Yes. Use the <code> tag to insert arbitrary code into the generated files. The tag has attributes that let you specify the target language, the file, and the message for which the code is intended. For example, you can add additional fields into a generated message type. See the "Code" section in the "Extensions" chapter of the User's Manual.

Q: How do I restrict the size of an array?

When an array's size depends on another field, the generated type reserves the maximum possible size. For example, an 8-bit size field produces an array of 255 elements. To restrict this, specify a range constraint on the size field: 

Size  8  (0..100);
Elements[Size]  : SomeMessageType;

The generated code will return an error if the array size exceeds 100.

Q: Can I use my own data structures for arrays?

Yes. Override the default array type by annotating the array with <type>MyContainer</type>, where MyContainer is your custom data structure (linked list, hash table, etc.).
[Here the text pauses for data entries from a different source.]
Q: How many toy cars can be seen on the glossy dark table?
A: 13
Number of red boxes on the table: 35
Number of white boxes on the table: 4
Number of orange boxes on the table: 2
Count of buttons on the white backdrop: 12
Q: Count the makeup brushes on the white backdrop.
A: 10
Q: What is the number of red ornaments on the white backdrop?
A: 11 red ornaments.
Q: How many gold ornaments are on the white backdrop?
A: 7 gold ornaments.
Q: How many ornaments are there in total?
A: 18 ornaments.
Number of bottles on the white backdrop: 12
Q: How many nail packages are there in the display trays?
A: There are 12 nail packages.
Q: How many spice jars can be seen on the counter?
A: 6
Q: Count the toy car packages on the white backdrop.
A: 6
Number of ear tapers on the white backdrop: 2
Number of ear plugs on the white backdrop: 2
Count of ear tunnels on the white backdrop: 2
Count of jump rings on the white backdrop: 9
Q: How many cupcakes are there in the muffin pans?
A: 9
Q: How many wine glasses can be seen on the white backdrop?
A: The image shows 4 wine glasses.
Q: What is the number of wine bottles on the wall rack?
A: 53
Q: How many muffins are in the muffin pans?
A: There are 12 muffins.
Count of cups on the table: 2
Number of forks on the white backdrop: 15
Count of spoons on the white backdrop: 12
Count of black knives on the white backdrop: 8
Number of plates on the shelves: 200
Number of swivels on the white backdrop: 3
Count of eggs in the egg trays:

Your container must implement the container API as specified in the "Type" section of the "Extensions" chapter in the User's Manual.

Miscellaneous

Q: Can I document my TSN.1 files?

Yes. Use Doxygen-style comments in your TSN.1 files, then compile with the -doxygen flag. The compiler preserves your Doxygen comments in the generated files so you can run Doxygen as usual to produce source code documentation. See the "Doc" section in the "Extensions" chapter of the User's Manual.

Q: Does the generated parser perform range checking on field values?

By default, the generated code does not check if field values are out of range, allowing you to create invalid messages for testing purposes. To enable range checking, use the -check-range flag.

Q: I thought the generated code is endianness independent. What does the "-little-endian" flag do then?

The generated code is independent of your target platform's endianness — you do not need to recompile for different platforms. The -little-endian flag specifies the endianness of the encoded data, not the platform. By default, multibyte fields are packed in network byte order (big endian) per the TSN.1 specification. Use -little-endian to pack multibyte fields in little-endian order regardless of the host platform.